**** Records for this exercise

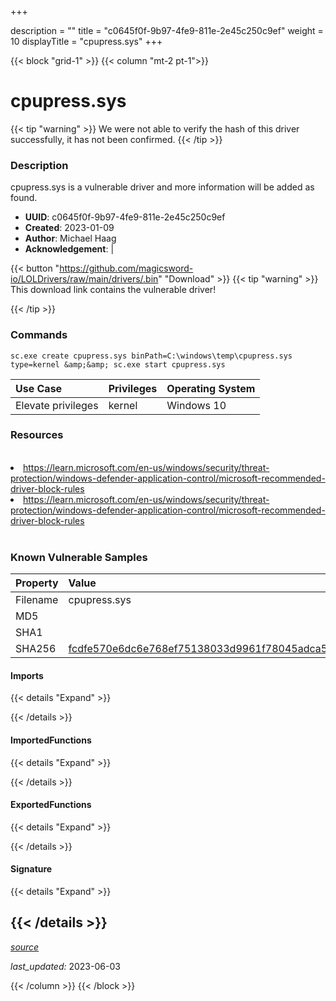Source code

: +++

description = ""
title = "c0645f0f-9b97-4fe9-811e-2e45c250c9ef"
weight = 10
displayTitle = "cpupress.sys"
+++


{{< block "grid-1" >}}
{{< column "mt-2 pt-1">}}


# cpupress.sys


{{< tip "warning" >}}
We were not able to verify the hash of this driver successfully, it has not been confirmed.
{{< /tip >}}


### Description

cpupress.sys is a vulnerable driver and more information will be added as found.
- **UUID**: c0645f0f-9b97-4fe9-811e-2e45c250c9ef
- **Created**: 2023-01-09
- **Author**: Michael Haag
- **Acknowledgement**:  | [](https://twitter.com/)

{{< button "https://github.com/magicsword-io/LOLDrivers/raw/main/drivers/.bin" "Download" >}}
{{< tip "warning" >}}
This download link contains the vulnerable driver!

{{< /tip >}}

### Commands

```
sc.exe create cpupress.sys binPath=C:\windows\temp\cpupress.sys type=kernel &amp;&amp; sc.exe start cpupress.sys
```


| Use Case | Privileges | Operating System | 
|:---- | ---- | ---- |
| Elevate privileges | kernel | Windows 10 |




### Resources
<br>
<li><a href=" https://learn.microsoft.com/en-us/windows/security/threat-protection/windows-defender-application-control/microsoft-recommended-driver-block-rules"> https://learn.microsoft.com/en-us/windows/security/threat-protection/windows-defender-application-control/microsoft-recommended-driver-block-rules</a></li>
<li><a href="https://learn.microsoft.com/en-us/windows/security/threat-protection/windows-defender-application-control/microsoft-recommended-driver-block-rules">https://learn.microsoft.com/en-us/windows/security/threat-protection/windows-defender-application-control/microsoft-recommended-driver-block-rules</a></li>
<br>

### Known Vulnerable Samples

| Property           | Value |
|:-------------------|:------|
| Filename           | cpupress.sys |
| MD5                | [](https://www.virustotal.com/gui/file/) |
| SHA1               | [](https://www.virustotal.com/gui/file/) |
| SHA256             | [fcdfe570e6dc6e768ef75138033d9961f78045adca53beb6fdb520f6417e0df1](https://www.virustotal.com/gui/file/fcdfe570e6dc6e768ef75138033d9961f78045adca53beb6fdb520f6417e0df1) |


#### Imports
{{< details "Expand" >}}

{{< /details >}}
#### ImportedFunctions
{{< details "Expand" >}}

{{< /details >}}
#### ExportedFunctions
{{< details "Expand" >}}

{{< /details >}}

#### Signature
{{< details "Expand" >}}

{{< /details >}}
-----



[*source*](https://github.com/magicsword-io/LOLDrivers/tree/main/yaml/c0645f0f-9b97-4fe9-811e-2e45c250c9ef.yaml)

*last_updated:* 2023-06-03








{{< /column >}}
{{< /block >}}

********

**Assigned task**
No picture is to appear in the copy; every entry above is otherwise to be printed verbatim.

**Answer box**
Source code

: +++

description = ""
title = "c0645f0f-9b97-4fe9-811e-2e45c250c9ef"
weight = 10
displayTitle = "cpupress.sys"
+++


{{< block "grid-1" >}}
{{< column "mt-2 pt-1">}}


# cpupress.sys


{{< tip "warning" >}}
We were not able to verify the hash of this driver successfully, it has not been confirmed.
{{< /tip >}}


### Description

cpupress.sys is a vulnerable driver and more information will be added as found.
- **UUID**: c0645f0f-9b97-4fe9-811e-2e45c250c9ef
- **Created**: 2023-01-09
- **Author**: Michael Haag
- **Acknowledgement**:  | [](https://twitter.com/)

{{< button "https://github.com/magicsword-io/LOLDrivers/raw/main/drivers/.bin" "Download" >}}
{{< tip "warning" >}}
This download link contains the vulnerable driver!

{{< /tip >}}

### Commands

```
sc.exe create cpupress.sys binPath=C:\windows\temp\cpupress.sys type=kernel &amp;&amp; sc.exe start cpupress.sys
```


| Use Case | Privileges | Operating System | 
|:---- | ---- | ---- |
| Elevate privileges | kernel | Windows 10 |




### Resources
<br>
<li><a href=" https://learn.microsoft.com/en-us/windows/security/threat-protection/windows-defender-application-control/microsoft-recommended-driver-block-rules"> https://learn.microsoft.com/en-us/windows/security/threat-protection/windows-defender-application-control/microsoft-recommended-driver-block-rules</a></li>
<li><a href="https://learn.microsoft.com/en-us/windows/security/threat-protection/windows-defender-application-control/microsoft-recommended-driver-block-rules">https://learn.microsoft.com/en-us/windows/security/threat-protection/windows-defender-application-control/microsoft-recommended-driver-block-rules</a></li>
<br>

### Known Vulnerable Samples

| Property           | Value |
|:-------------------|:------|
| Filename           | cpupress.sys |
| MD5                | [](https://www.virustotal.com/gui/file/) |
| SHA1               | [](https://www.virustotal.com/gui/file/) |
| SHA256             | [fcdfe570e6dc6e768ef75138033d9961f78045adca53beb6fdb520f6417e0df1](https://www.virustotal.com/gui/file/fcdfe570e6dc6e768ef75138033d9961f78045adca53beb6fdb520f6417e0df1) |


#### Imports
{{< details "Expand" >}}

{{< /details >}}
#### ImportedFunctions
{{< details "Expand" >}}

{{< /details >}}
#### ExportedFunctions
{{< details "Expand" >}}

{{< /details >}}

#### Signature
{{< details "Expand" >}}

{{< /details >}}
-----



[*source*](https://github.com/magicsword-io/LOLDrivers/tree/main/yaml/c0645f0f-9b97-4fe9-811e-2e45c250c9ef.yaml)

*last_updated:* 2023-06-03








{{< /column >}}
{{< /block >}}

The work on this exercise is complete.